Followers of the Nez Perce story and of the Colville Confederated Tribes, and students of 20th century Indian affairs in general, will have to have this book on your shelves—or at least close at hand. The book is Indian Summers: Washington State College and the Nespelem Art Colony, 1937-41. The author is Jeff Creighton, and it was published by WSU Press in 2000.
Instructors and students from Washington State College came to the Colville Reservation for five summers, mimicking art colonies and the “American Scene Movement” that was going on across the country. They painted landscapes, and they painted portraits. Indians—mostly elders—sat for hours as models. The Indian models received small stipends, and some of the students boarded with Indian families. A brief search on the internet related the colony to other American art colonies—the most famous being Taos—and eventually to Indians producing art. But for now, without further research, I want to encourage you to look at the portraits and the photos that are captured in this book!

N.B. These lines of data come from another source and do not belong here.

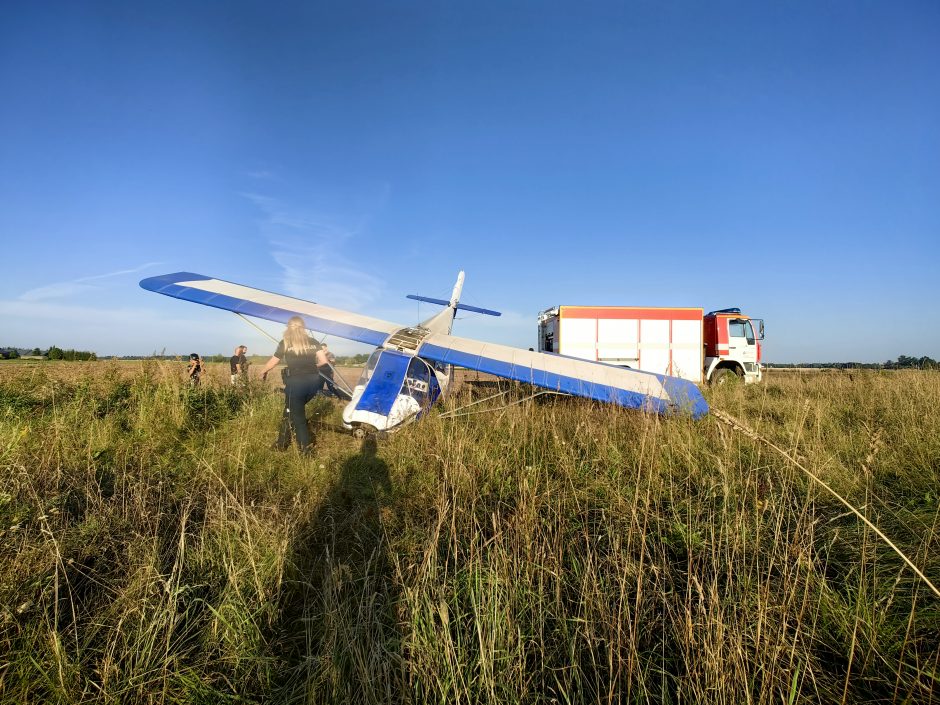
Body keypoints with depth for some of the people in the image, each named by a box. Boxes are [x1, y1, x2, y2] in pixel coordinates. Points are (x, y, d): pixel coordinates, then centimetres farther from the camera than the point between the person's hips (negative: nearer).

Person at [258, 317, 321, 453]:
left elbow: (273, 362, 11)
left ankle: (306, 447, 7)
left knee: (296, 414, 8)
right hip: (313, 381, 4)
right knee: (294, 409, 21)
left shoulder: (285, 343, 2)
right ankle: (283, 441, 27)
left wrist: (263, 371, 29)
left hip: (296, 382, -4)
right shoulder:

As far as I can tell, there were no Indian students, but the colony must certainly have had an effect on later Indian artists. And even if they only participated as models, it was white people—artists—valuing “Indianness.” And this was another difficult time in Indian country. The whole nation was creeping out of the Depression, which hit Indian country especially hard. Turn of the century attempts at assimilation—Dawes Act and boarding schools—had placed huge pressures on Indian people, and the well-intentioned Indian Reorganization Act of 1934, which reversed Dawes Act allotment policy and promised religious and cultural freedoms, was a complicated affair with new policies and procedures that tribes and Indian people had to come to terms with. And, of course, World War II is just around the corner.
I am reminded of Edward Sheriff Curtis’s valiant, driven attempt to capture Indians as they were before white intervention forty years before the Nespelem colony. In the Nespelem Colony, the artists capture Indians who had come through so much—and retained so much. In spite of the drive to assimilate, the outlawing of language and culture at boarding schools and all attempts at stamping out Indian religion and culture, sketches, photos, and paintings from Nespelem show Indians dancing, Indians in traditional regalia, Indians still being Indians.
Thanks to Mike Rosenbaum from La Grande for the gift of this book—and several other art books, featuring the work of Catlin, Bodmer, and others—to the Josephy Library. They are not cataloged yet, but our student intern will be on it this week, and in any case they are here for the viewing.